**EXTRACTED DATA:**
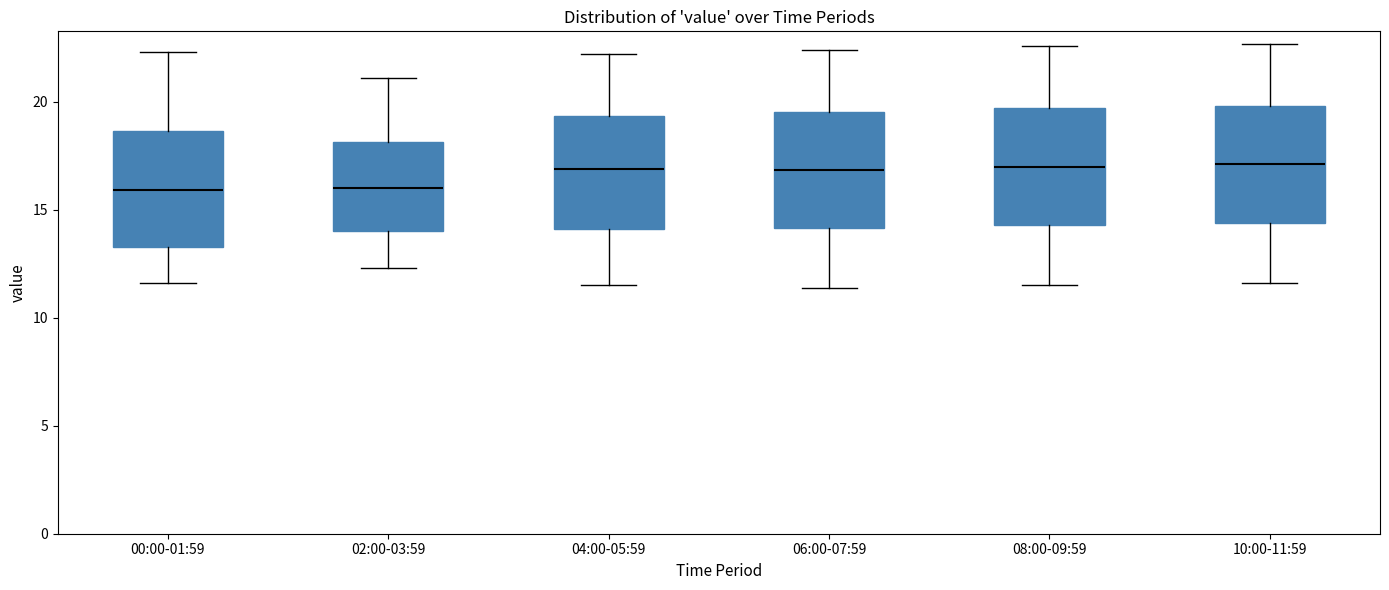

Where is the upper edge of the box for 00:00-01:59 on the y-axis? The values are not printed on the chart, so give them approximately, as read against the axis.

18.5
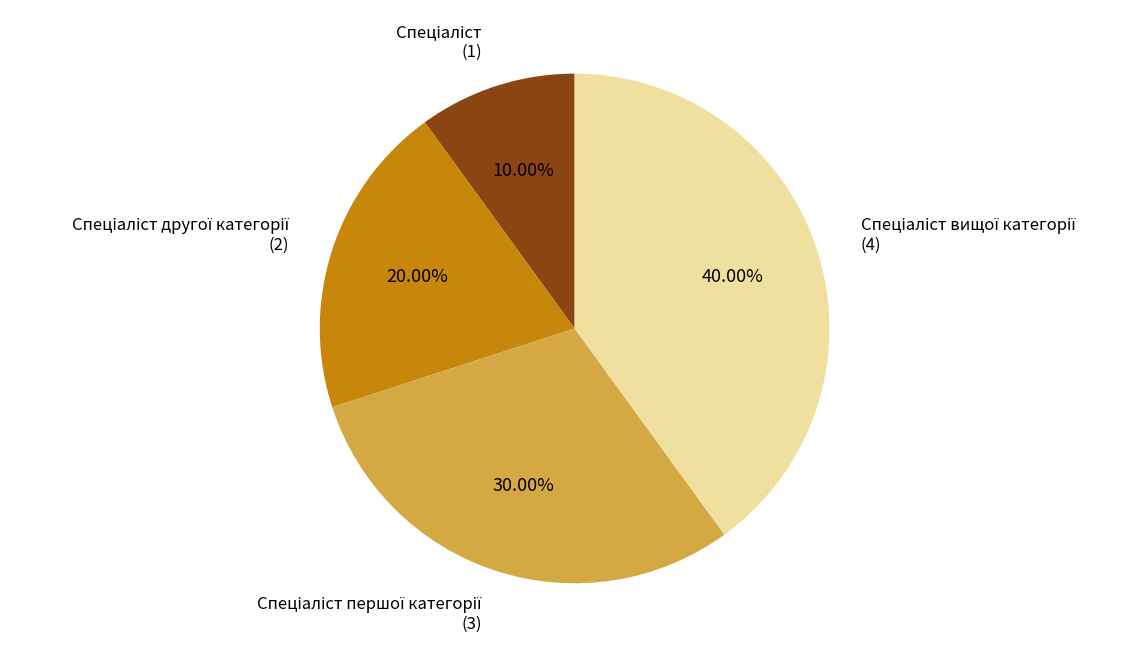

Is there any slice that represents more than half of the pie?

No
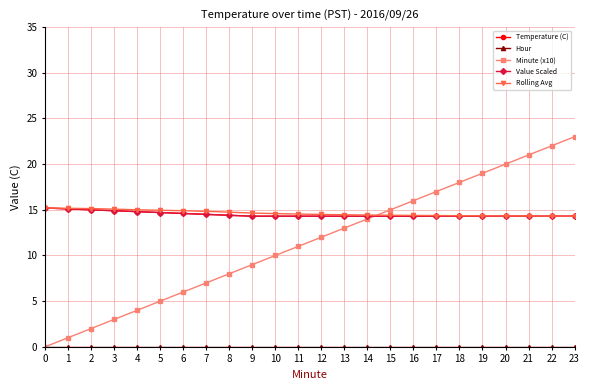

What is the sum of the Minute (x10) values at 0 and 1?

1.0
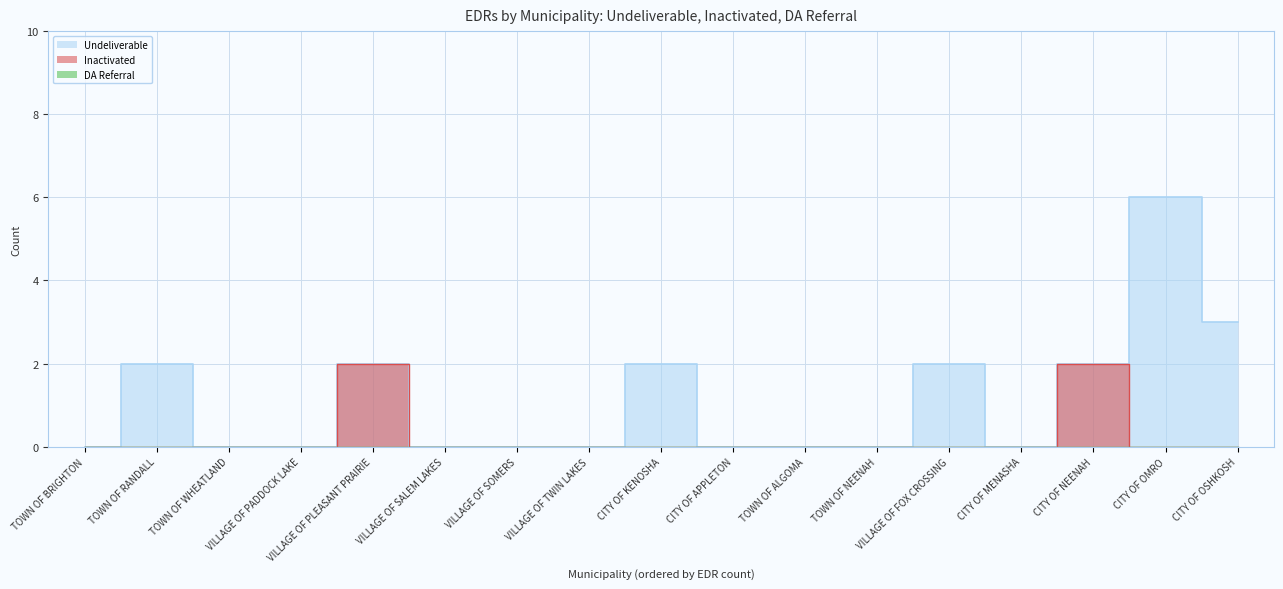

What is the spread (max minus min) of values at CITY OF OSHKOSH?

3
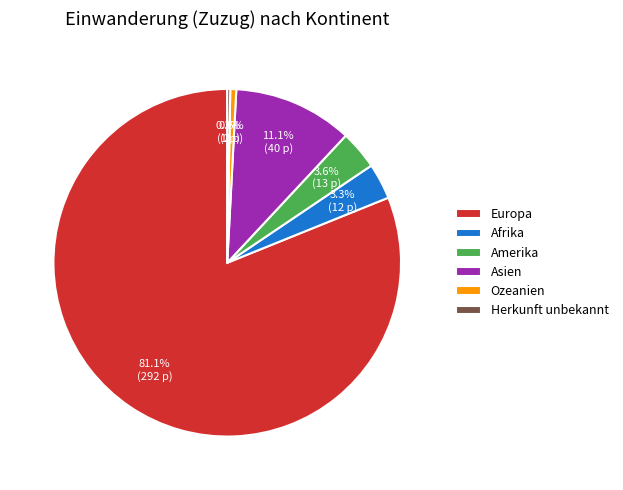

Between Amerika and Herkunft unbekannt, which is larger?

Amerika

**INSTRUCTIONS FOR THE TASK:**
Reproduce the lines above verbatim, omitting the pictures from your answer.

**SOLUTION TO THE PROBLEM:**
Where is the upper edge of the box for 00:00-01:59 on the y-axis? The values are not printed on the chart, so give them approximately, as read against the axis.

18.5

Is there any slice that represents more than half of the pie?

No

What is the sum of the Minute (x10) values at 0 and 1?

1.0

What is the spread (max minus min) of values at CITY OF OSHKOSH?

3

Between Amerika and Herkunft unbekannt, which is larger?

Amerika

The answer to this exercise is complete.